Texte du récit —

----------

Parallèlement, Gérard est parti avec Pauline à bord du canot d'un rasta barbu à grande tuque multicolore avec qui il est à tu et à toi. Paraît que c'est le prince du lambi; ça se vérifie une heure plus tard quand il les redépose avec un gros sac contenant une charge de kilos de ce savoureux coquillage. Ne reste qu'à déménager le tout dans une glacière ad hoc, qu'un autre canot-rasta viendra bientôt remplir de glaçons.
Mais ce midi, le menu est plutôt genre barracuda-lentilles brunes, élaboré autour du poisson que "nous" (enfin, on se comprend) avions pêché avant-hier en descendant de Sainte-Lucie.
Un dernier plongeon, dont nous émergeons à grand regret pour entreprendre le voyage de retour vers la Martinique. En effet, plutôt que de partir tôt ce matin pour remonter en deux journées coupées par une nuit au mouillage, nous avons décidé de prolonger le plus possible le séjour aux Grenadines, puis d'effectuer tout le trajet d'un seul coup, en naviguant de nuit une bonne partie du chemin.
Mais lorsque nous sortons de la petite baie de Mayreau pour nous diriger vers le nord, surprise: la mer est calme comme un lac, sans un souffle de vent. De fait, nous ferons tout le voyage, près de 18 heures, à moteur, sans même un frémissement véritable dans les voiles. "Jamais vu ça", avoue Gérard qui a pourtant suivi cette route des dizaines de fois depuis plus de vingt ans.
Voyons le bon côté de la chose: les inévitables veilles de nuit, qui nous inquiétaient un peu (Geneviève et Yves, quoique habitués au bateau, n'ont jamais navigué dans cette région et moi seulement une fois ou deux), deviennent alors une sinécure. Pour sustenter les veilleurs, Gérard nous a préparé sa fameuse quiche aux lardons, ainsi que deux ou trois grosses bouteilles de thé froid.

----------

Données fournies —
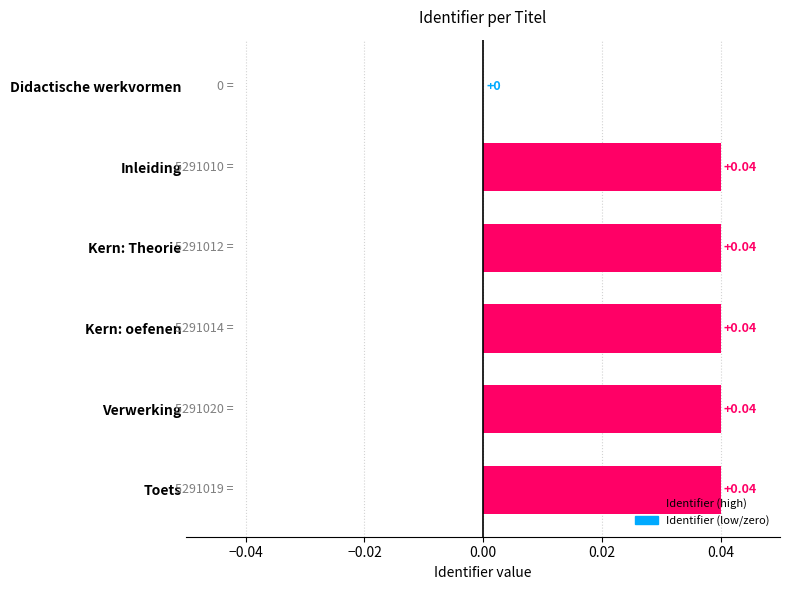

How many distinct data groups are displayed?

1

----------

À faire —
1. D'après le récit, combien de temps a duré le voyage de retour vers la Martinique, et comment le bateau a-t-il avancé ?
2. Résumez le récit en deux phrases.
3. Recopiez mot pour mot le passage du récit qui commence par les mots "Mais ce midi, le" et se termine par "descendant de Sainte-Lucie.".

Réponses —
1. Près de 18 heures, entièrement au moteur.

2. Après qu'un rasta a rapporté un gros sac de lambis et qu'un repas de barracuda aux lentilles brunes a été servi, le groupe quitte la petite baie de Mayreau pour rentrer en Martinique d'un seul coup, en naviguant de nuit une bonne partie du chemin. Comme la mer est calme et sans vent, tout le voyage se fait au moteur, ce qui rend les veilles de nuit très faciles, avec la quiche aux lardons et le thé froid préparés par Gérard.

3.
Mais ce midi, le menu est plutôt genre barracuda-lentilles brunes, élaboré autour du poisson que "nous" (enfin, on se comprend) avions pêché avant-hier en descendant de Sainte-Lucie.